In any case, if you're nitpicking that example you're missing the point. The same would go for any number of other shared code you could imagine between a client/server trying that logically make up one program talking over a network.




I still can’t see how you would have a shared library for a C# gui and a Java server for example. Your communication layer would obviously live in both repositories. Even in case you are using the same language and you do have shared libraries then what is the problem? The shared libraries would surely be shared with other projects so it makes sense to have them in a separate repository.


In cases where there's a high degree of churn (i.e. early-stage startups) in shared libraries, updating those libraries can cause a large amount of busywork and ceremony.

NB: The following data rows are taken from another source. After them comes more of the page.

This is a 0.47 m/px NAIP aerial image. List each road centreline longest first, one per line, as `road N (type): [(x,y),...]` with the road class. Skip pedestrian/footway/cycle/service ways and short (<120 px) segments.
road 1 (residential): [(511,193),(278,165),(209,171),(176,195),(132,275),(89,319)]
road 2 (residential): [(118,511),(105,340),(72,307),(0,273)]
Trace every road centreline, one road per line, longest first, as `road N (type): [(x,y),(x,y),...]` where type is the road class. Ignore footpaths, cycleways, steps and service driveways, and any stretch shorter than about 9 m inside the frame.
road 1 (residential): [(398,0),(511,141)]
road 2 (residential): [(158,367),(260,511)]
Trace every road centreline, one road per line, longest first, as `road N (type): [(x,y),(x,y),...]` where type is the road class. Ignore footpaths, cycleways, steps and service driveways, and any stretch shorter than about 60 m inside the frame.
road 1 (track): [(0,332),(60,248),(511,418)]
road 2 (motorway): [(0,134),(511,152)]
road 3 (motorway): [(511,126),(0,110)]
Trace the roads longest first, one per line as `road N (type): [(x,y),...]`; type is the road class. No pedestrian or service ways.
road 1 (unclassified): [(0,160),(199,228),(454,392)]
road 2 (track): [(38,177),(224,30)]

If you had a `foo()` function shared between the GUI and the server (or two services on your backend, or whatever), in a monorepo your workflow is:

   - Update foo()
   - Merge to master
   - Deploy
In a polyrepo where foo() is defined in a versioned, shared library your workflow is now:

   - Update foo()
   - Merge to shared library master
   - Publish shared library
   - Rev the version of shared library on the client
   - Merge to master
   - Deploy client
   - Rev the version of shared library on the server
   - Merge to master
   - Deploy server
This problem gets even more compounded when your dependencies start to get more than one level deep.

I recently dealt with an incredibly minor bug (1 quick code change), that still required 14 separate PRs to get fully out to production in order to cover all of our dependencies. That's a lot of busywork to contend with.

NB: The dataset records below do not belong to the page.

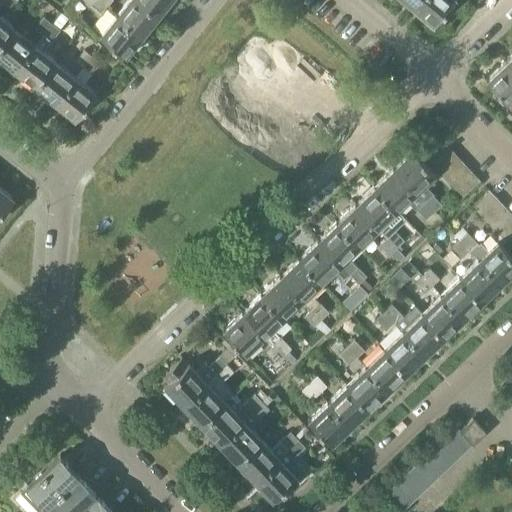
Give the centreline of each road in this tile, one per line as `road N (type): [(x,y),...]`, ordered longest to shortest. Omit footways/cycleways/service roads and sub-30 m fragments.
road 1 (residential): [(86,412),(435,75)]
road 2 (residential): [(320,511),(511,330)]
road 3 (residential): [(214,0),(62,185)]
road 4 (residential): [(50,376),(62,185)]
road 5 (residential): [(177,511),(86,412)]
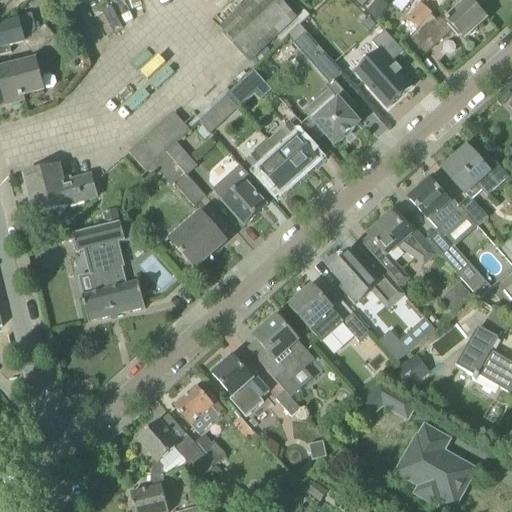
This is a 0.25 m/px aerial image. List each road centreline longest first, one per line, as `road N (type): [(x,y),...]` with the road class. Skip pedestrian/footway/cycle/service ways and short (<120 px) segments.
road 1 (unclassified): [(53,461),(511,48)]
road 2 (residential): [(39,404),(0,247)]
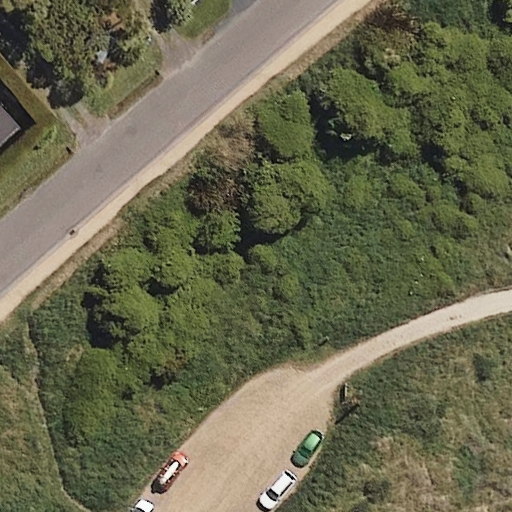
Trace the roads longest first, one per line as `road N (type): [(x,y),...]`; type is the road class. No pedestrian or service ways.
road 1 (residential): [(0,260),(302,0)]
road 2 (track): [(188,511),(237,446),(325,375),(403,329),(511,303)]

It seems to me that the real problem is your toolchain. In a previous project the workflow was like this:

Update foo() Merge to master Publish shared library Deploy

So as you can see the only step added was to publish the shared library that would automatically update the version in all the projects using it. If you are really doing everything manually I can understand that this is a pain, but this has nothing to do with the monorepo / multiple repo distinction, this is a tooling problem.


But you've just invented a sharded monorepo, and now have all the monorepo problems without the solutions.

What if updating foo() breaks something in one of the clients (say due to reliance on something not specified). Then you didn't catch that issue by running client's tests, now client is broken, and they don't necessarily know why. They know the most recent version of shared broke them, but then they have to say "you broke me" or now one of the teams needs to investigate and possibly needs to bisect across all changes in the version bump under their tests to find the breakage.

How is that handled?

(the broader point here is that monorepo or multirepo is an interface, not an implementation, its all a tooling problem. There are features you want your repo to support. Do you invest that tooling in scaling a single repo or in coordinating multiple ones? Maybe I should write that blog post).


Some package managers that support git repos as dependency versions can offset this in development.